■ Problem details
Determine how many lines in the listing below contain "createNewIndex", then give only that number.

■ Supplied information
☆ ☆ ☆ ☆

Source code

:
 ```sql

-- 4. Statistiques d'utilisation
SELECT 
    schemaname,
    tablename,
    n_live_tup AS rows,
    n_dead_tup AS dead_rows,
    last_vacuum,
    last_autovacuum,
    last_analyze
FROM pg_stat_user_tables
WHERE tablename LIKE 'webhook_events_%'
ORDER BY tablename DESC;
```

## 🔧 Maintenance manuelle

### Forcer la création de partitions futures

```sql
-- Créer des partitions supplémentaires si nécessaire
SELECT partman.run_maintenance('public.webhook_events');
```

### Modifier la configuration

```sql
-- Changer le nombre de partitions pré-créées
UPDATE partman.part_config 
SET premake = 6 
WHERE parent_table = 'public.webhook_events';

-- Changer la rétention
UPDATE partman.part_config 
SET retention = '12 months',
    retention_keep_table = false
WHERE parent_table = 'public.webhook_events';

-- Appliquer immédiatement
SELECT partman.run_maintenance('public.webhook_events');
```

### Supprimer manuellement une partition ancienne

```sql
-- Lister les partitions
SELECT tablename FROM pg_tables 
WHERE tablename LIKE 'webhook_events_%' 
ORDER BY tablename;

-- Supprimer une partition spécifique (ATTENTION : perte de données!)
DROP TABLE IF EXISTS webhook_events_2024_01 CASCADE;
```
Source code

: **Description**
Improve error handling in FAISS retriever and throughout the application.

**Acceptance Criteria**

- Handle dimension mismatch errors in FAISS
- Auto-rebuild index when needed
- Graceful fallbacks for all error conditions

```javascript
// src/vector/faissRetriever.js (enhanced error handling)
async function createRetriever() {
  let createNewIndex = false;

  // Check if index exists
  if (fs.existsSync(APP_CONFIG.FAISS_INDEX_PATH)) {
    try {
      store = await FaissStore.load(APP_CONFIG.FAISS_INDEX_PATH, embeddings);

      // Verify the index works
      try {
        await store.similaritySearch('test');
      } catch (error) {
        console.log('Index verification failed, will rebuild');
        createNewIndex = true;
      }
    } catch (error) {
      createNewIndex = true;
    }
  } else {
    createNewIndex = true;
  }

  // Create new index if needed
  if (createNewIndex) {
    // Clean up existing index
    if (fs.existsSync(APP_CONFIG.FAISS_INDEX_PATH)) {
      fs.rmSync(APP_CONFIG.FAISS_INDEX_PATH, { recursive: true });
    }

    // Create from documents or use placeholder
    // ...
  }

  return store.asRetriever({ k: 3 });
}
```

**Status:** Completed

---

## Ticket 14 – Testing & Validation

☆ ☆ ☆ ☆

■ Response area
5